**TASK**: Turn the lines running from the start of the material through the line containing "c trong khâu bốc chuyển hàng, vì thế nó ngày" into a numbered list, leaving out any blank lines.

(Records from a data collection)
※ ※ ※
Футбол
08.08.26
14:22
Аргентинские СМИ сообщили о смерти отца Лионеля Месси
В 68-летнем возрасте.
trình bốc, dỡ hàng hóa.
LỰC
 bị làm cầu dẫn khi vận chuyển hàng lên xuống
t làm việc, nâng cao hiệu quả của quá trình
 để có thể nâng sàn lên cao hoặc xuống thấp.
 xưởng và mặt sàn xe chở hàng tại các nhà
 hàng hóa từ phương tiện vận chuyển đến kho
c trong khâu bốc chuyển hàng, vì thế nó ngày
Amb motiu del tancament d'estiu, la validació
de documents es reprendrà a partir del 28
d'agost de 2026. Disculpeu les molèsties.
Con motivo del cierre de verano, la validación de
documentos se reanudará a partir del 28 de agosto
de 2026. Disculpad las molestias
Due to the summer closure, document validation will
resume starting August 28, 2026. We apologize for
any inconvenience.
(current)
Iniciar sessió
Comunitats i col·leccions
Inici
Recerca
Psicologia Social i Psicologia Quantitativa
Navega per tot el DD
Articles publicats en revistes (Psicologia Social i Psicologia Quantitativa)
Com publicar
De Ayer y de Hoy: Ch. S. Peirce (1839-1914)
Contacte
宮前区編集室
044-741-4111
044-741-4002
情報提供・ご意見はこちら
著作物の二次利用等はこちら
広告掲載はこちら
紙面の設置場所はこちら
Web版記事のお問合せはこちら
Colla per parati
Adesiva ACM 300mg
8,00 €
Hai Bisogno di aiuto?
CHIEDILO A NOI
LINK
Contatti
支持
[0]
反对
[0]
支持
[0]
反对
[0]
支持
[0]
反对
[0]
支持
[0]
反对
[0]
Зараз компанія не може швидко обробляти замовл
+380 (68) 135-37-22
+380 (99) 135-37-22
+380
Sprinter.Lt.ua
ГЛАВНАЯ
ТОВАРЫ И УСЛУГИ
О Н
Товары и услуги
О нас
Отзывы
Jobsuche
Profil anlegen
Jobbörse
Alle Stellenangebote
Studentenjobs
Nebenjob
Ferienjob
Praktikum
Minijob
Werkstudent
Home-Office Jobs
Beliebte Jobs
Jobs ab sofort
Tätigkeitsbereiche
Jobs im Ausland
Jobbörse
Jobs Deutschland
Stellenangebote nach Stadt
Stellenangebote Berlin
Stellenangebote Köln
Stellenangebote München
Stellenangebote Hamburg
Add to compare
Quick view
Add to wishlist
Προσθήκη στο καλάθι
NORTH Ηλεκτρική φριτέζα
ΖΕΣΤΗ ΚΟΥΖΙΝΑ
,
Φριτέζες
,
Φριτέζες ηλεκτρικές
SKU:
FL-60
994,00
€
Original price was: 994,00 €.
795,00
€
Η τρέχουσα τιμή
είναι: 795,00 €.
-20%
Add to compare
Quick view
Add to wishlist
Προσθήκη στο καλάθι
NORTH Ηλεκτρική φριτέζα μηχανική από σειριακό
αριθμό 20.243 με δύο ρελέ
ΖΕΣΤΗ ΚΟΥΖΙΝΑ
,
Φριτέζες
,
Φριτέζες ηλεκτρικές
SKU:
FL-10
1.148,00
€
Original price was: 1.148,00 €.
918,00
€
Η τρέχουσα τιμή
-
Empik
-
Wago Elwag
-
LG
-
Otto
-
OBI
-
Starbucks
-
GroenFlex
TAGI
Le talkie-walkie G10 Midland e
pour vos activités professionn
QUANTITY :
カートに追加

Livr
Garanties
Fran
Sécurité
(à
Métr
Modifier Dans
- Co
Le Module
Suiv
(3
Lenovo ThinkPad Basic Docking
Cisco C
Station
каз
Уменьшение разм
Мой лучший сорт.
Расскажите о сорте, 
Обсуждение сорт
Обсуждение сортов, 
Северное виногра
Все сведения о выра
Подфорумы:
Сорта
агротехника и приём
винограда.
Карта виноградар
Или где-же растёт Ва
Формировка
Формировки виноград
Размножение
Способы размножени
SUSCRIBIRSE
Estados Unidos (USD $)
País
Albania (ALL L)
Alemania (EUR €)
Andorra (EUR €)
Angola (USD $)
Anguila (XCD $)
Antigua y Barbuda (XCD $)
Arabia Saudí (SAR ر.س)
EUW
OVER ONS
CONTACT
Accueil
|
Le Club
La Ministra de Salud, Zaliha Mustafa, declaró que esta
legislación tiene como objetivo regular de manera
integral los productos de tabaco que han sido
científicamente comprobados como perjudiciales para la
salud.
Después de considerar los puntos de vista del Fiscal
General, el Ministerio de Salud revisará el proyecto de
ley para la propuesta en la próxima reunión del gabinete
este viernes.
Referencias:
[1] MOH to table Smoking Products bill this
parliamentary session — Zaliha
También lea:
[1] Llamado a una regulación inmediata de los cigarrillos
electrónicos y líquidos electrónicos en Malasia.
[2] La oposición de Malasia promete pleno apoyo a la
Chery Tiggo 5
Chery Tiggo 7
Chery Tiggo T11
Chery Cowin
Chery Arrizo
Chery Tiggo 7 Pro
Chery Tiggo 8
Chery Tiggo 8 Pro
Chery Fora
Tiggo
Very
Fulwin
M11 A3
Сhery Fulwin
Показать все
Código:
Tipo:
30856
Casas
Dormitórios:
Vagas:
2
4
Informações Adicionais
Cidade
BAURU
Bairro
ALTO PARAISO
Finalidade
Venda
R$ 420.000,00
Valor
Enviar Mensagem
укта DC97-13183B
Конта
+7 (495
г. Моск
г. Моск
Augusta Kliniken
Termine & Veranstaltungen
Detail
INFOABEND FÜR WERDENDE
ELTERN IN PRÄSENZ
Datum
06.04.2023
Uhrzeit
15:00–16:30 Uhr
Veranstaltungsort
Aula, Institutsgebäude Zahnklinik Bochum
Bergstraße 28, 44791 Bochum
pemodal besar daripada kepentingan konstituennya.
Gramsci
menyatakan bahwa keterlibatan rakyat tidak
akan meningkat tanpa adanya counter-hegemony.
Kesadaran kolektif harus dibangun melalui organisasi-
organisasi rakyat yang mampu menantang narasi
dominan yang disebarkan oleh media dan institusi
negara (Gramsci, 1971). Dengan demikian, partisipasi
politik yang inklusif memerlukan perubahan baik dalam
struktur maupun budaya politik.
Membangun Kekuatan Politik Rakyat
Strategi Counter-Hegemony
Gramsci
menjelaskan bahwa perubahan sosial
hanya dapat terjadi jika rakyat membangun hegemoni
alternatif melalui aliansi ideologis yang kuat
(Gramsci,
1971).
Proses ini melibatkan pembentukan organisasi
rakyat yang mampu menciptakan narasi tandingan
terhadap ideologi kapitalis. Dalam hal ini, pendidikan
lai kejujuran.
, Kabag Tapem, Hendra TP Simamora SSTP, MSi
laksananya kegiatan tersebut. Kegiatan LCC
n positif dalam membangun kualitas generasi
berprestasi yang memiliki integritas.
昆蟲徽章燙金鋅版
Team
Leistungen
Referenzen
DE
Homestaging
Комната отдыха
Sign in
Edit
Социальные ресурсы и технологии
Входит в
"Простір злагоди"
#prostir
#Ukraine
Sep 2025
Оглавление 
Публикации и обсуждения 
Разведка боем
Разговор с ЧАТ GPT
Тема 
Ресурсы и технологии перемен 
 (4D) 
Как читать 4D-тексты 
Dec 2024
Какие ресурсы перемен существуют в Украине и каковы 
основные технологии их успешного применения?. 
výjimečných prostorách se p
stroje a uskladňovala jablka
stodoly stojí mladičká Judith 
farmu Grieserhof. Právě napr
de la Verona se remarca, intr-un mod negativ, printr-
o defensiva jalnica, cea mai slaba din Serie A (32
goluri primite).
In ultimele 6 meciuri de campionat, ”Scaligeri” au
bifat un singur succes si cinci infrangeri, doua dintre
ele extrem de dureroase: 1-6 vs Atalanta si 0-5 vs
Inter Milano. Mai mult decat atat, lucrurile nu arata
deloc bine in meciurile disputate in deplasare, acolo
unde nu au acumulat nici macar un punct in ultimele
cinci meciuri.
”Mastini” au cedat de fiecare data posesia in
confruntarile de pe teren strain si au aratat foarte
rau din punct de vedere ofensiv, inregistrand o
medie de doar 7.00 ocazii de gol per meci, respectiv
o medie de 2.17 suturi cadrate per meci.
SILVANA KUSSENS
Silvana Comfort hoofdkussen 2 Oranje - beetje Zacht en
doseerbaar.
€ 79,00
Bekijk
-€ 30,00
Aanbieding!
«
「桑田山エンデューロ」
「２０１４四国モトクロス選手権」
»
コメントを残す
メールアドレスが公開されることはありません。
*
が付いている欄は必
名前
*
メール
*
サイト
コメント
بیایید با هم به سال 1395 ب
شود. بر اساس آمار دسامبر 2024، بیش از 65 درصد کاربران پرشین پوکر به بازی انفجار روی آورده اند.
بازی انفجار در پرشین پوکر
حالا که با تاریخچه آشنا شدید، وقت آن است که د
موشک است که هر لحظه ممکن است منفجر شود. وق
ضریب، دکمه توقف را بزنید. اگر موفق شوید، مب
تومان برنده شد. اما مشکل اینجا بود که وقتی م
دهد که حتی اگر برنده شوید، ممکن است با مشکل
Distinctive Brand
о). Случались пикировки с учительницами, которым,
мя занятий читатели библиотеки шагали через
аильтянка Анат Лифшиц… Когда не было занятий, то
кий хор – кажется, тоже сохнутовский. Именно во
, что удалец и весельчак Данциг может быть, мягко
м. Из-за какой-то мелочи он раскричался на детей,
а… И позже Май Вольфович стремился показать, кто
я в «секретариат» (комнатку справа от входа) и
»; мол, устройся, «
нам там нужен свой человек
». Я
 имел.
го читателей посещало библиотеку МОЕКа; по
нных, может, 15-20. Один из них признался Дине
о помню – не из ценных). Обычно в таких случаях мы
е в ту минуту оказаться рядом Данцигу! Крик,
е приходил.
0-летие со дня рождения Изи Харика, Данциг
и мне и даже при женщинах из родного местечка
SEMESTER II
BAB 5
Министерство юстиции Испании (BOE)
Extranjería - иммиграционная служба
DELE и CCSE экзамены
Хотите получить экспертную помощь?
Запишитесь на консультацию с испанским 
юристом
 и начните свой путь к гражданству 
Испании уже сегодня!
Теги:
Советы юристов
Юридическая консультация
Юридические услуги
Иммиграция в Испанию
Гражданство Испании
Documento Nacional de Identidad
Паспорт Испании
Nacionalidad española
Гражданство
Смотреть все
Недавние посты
※ ※ ※
**RESULT OF THE TASK**:
1. Футбол
2. 08.08.26
3. 14:22
4. Аргентинские СМИ сообщили о смерти отца Лионеля Месси
5. В 68-летнем возрасте.
6. trình bốc, dỡ hàng hóa.
7. LỰC
8.  bị làm cầu dẫn khi vận chuyển hàng lên xuống
9. t làm việc, nâng cao hiệu quả của quá trình
10.  để có thể nâng sàn lên cao hoặc xuống thấp.
11.  xưởng và mặt sàn xe chở hàng tại các nhà
12.  hàng hóa từ phương tiện vận chuyển đến kho
13. c trong khâu bốc chuyển hàng, vì thế nó ngày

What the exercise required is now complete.